ABSTRACT

From the preceding two chapters, my position has become evident. Rather than setting medical model versus social model, I think it is more fruitful to distinguish reductionist accounts and multi-factorial accounts, and I favour the latter. Existing perspectives have benefits and weaknesses. Chronic illness perspectives in medical sociology offer helpful empirical evidence exploring how the impact of illness or impairment affects a person’s sense of self and their relations with others but fail to situate disability in wider economic and political structures (Thomas, 2007). Materialist disability studies highlight how social barriers disable people with impairments but fail to account for impairment, either as personal experience or as causal explanation for disadvantage. This, together with its crude dichotomies, makes it hard to operationalise ‘strong’ social model approaches in social research. Cultural disability studies tell us that dichotomies are unhelpful, and draw attention to how cultural and historical variations differ in ways of classifying and describing impairment, and explore psychological explanations for why impairment is threatening to nondisabled people (Shildrick, 2012). However, they lack a strong political commitment, and this approach too is hard to operationalise in social research. In this chapter, I want to sketch how an alternative social approach to disability might reconcile different factors, avoid the perils of either biological or social or cultural determinism, and serve as the basis for a progressive politics.
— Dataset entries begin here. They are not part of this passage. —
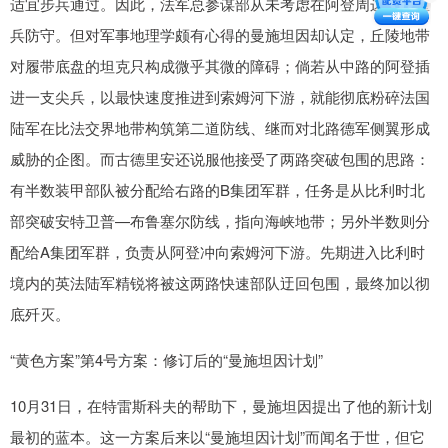
适宜步兵通过。因此，法军总参谋部从未考虑在阿登周边设置重
兵防守。但对军事地理学颇有心得的曼施坦因却认定，丘陵地带
对履带底盘的坦克只构成微乎其微的障碍；倘若从中路的阿登插
进一支尖兵，以最快速度推进到索姆河下游，就能彻底粉碎法国
陆军在比法交界地带构筑第二道防线、继而对北路德军侧翼形成
威胁的企图。而古德里安还说服他接受了两路突破包围的思路：
有半数装甲部队被分配给右路的B集团军群，任务是从比利时北
部突破安特卫普—布鲁塞尔防线，指向海峡地带；另外半数则分
配给A集团军群，负责从阿登冲向索姆河下游。先期进入比利时
境内的英法陆军精锐将被这两路快速部队迂回包围，最终加以彻
底歼灭。
“黄色方案”第4号方案：修订后的“曼施坦因计划”
10月31日，在特雷斯科夫的帮助下，曼施坦因提出了他的新计划
最初的蓝本。这一方案后来以“曼施坦因计划”而闻名于世，但它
I am unashamedly eclectic and pragmatic in my theoretical allegiances,

finding a plurality of approaches beneficial in the analysis of disability. For example, feminism offers the concept of the personal being political and exciting work on the feminist ethic of care. The work of Nancy Fraser (1995, 2000) and Axel Honneth (1995) has proved powerful in

analysing the demands of radical social movements, and exploring the inter-personal dimensions of oppression. Most recently, Andrew Sayer’s book Why Things Matter to People (Sayer, 2011) does an excellent job of articulating why social science cannot be divorced from normative ethics. Like Sayer, I find the Aristotelian virtue ethics approach to be particularly fruitful, together with the work of Amartya Sen (1992) and Martha Nussbaum (2006) on the capabilities approach. I find the critical realist perspective to be the most helpful and

straightforward way of understanding the social world, because it allows for complexity. Critical realism means acceptance of an external reality: rather than resorting to relativism or extreme constructionism, critical realism attends to the independent existence of bodies which sometimes hurt, regardless of what we may think or say about those bodies. Roy Bhaskar, in his seminal work outlining the realist theory of science, asserts: ‘Things exist and act independently of our descriptions, but we can only know them under particular descriptions’ (Bhaskar, 1975: 250). In other words, critical realists distinguish between ontology (what exists) and epistemology (our ideas about what exists). They believe that there are objects independent of knowledge: labels describe, rather than constitute, disease. In other words, while different cultures have different views or beliefs or attitudes to disability, impairment has always existed and has its own experiential reality. Cultural sensitivity is required, but relativism is corrosive (Bickenbach, 2009). In disability research, strong statements from the critical realist perspec-

tive have been made by Simon Williams (1999) and Berthe Danermark (Danermark and Gellerstedt, 2004), and more recently by Nick Watson (2012). Each seeks to avoid arguments over medical model versus social model perspectives by demanding an analysis that gives weight to different causal levels in the complex disability experience. For example, Williams concludes: ‘Disability … is an emergent property, located, temporally speaking, in terms of the interplay between the biological reality of physiological impairment, structural conditioning (i.e. enablements/ constraints) and socio-cultural interaction/elaboration’ (1999: 810). Whereas Danermark and Gellerstedt suggest:

This implies that injustices to disabled people can be understood neither as generated by solely cultural mechanisms (cultural reductionism) nor by socio-economic mechanisms (economic reductionism) nor by biological mechanisms (biological reductionism). In sum, only by taking different levels, mechanisms and contexts into account, can disability as a phenomenon be analytically approached.